Convert the user question into an embedding vector.
Search similar document chunk candidates from Pinecone.
Rerank the retrieved candidates based on relevance to the question.
Include the final selected document chunks in the LLM prompt as context.
Generate an answer within the context and show the evidence together.

Even after applying this structure, I could not say that the answers became completely safe. But the result became closer to a form where the user could check the evidence along with the answer.

Reranking

At first, I used Pinecone-based vector search to retrieve related documents. This worked well for quickly finding broadly relevant documents. However, the top search results were not always the strongest evidence for the question.

For example, a document chunk related to the same disease, drug, or symptom could be retrieved, but it might still be slightly away from the specific evidence needed by the question. If that kind of document is passed into the LLM context, the answer can look plausible while being weakly supported.

So I added a reranking step after the initial vector search. Pinecone narrowed down the candidate set quickly, and reranking evaluated the candidate documents again based on question relevance to choose what should go into the final context.

After separating the flow this way, the search process became easier to understand. Vector search was close to candidate retrieval, and reranking was close to a correction step for improving evidence quality. It did not remove hallucination completely, but it helped reduce problems caused by passing weak context into the LLM.

Implementation

When applying RAG, I did not only focus on controlling the model's wording. I also tried to narrow the search range before the answer and improve the quality of the retrieved context.

If document chunks are too broad, unrelated content can be included. If they are too narrow, needed context can be lost. So I had to keep checking how to split the documents and in what order to place the search results into the prompt.

The stack used at the time was:

Vector DB: Pinecone
Embedding: Upstage Embeddings
Reranking: candidate document reordering based on question relevance
LLM: Upstage Solar Pro 2
Framework: LangChain
Backend: Node.js, Express

Along with applying the technology, I also had to define the answer scope. I designed the flow so that the model explained based on documents and avoided making claims outside the provided context.

SSE Streaming

After applying RAG, the service had to search documents, run reranking, insert the search results into the prompt, and then generate the answer. So response time could become longer than a simple LLM call.

From the user's point of view, if they only see loading for a long time, the service can feel stuck. So instead of sending the whole answer at once, I used Server-Sent Events, or SSE, to send generated text little by little.

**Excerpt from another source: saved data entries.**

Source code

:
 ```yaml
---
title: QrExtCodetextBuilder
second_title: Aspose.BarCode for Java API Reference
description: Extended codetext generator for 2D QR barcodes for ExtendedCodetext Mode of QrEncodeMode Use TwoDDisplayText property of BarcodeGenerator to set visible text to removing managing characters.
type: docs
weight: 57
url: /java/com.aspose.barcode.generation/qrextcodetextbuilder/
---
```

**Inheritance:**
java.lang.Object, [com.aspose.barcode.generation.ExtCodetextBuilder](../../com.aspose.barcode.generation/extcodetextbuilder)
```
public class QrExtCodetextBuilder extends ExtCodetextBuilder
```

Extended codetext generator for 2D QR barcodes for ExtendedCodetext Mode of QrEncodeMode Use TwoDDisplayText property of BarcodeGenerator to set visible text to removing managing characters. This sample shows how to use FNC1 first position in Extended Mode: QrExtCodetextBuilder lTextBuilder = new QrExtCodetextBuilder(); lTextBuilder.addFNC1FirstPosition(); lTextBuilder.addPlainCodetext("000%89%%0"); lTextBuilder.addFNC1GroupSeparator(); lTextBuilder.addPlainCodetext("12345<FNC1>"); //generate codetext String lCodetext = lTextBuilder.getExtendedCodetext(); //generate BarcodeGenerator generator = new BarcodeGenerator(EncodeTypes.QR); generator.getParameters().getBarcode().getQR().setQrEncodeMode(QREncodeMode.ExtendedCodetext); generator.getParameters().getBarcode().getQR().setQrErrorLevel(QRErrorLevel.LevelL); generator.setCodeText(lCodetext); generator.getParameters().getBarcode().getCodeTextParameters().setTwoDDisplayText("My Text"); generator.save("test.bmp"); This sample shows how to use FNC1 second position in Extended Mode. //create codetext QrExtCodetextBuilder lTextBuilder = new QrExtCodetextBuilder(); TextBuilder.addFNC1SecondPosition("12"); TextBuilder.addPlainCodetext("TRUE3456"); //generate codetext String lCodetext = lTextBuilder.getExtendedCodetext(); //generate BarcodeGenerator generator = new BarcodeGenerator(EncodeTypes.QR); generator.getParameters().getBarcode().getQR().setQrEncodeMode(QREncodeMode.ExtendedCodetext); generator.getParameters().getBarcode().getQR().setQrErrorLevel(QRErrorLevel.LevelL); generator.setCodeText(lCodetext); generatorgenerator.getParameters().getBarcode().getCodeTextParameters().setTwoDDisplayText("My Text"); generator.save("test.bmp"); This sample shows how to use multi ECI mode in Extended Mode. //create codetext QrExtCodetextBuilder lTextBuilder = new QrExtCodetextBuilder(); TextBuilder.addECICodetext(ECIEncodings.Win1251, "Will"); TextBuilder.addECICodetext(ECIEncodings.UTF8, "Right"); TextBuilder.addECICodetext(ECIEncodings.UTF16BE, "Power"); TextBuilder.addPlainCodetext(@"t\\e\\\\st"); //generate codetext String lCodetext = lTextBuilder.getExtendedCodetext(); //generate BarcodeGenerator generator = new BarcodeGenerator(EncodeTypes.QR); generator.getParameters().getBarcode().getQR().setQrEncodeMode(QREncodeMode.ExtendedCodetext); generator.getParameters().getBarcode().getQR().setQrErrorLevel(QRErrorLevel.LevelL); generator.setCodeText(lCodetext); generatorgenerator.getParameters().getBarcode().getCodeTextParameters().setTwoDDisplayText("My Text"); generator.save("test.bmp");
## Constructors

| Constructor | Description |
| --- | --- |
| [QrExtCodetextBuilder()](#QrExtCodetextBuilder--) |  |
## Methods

There were two things I wanted from this approach.

Show the generation process on the screen to reduce the feeling of waiting.
Let the user know that the answer is still being generated before the full response is complete.

For LLM features, perceived responsiveness matters as much as answer quality. Especially in a structure like RAG, where search and generation are combined, how the response flow is shown to the user also needs to be considered.

Takeaway

This experience showed me that LLM-related problems often require designing the surrounding pipeline, not just replacing the model.

For document-based answers, I checked these points.

Which documents support the answer?
Do the search results match the user's intent well enough?
Is the model avoiding claims outside the context?
Can the user check the evidence for the answer?
If generation takes time, does the user see progress?

RAG is not a tool that completely removes hallucination. It is a structure for putting evidence into the system. In DocDoc, document parsing, embedding, search, reranking, prompt construction, and SSE streaming all had to work together to make the answer more checkable.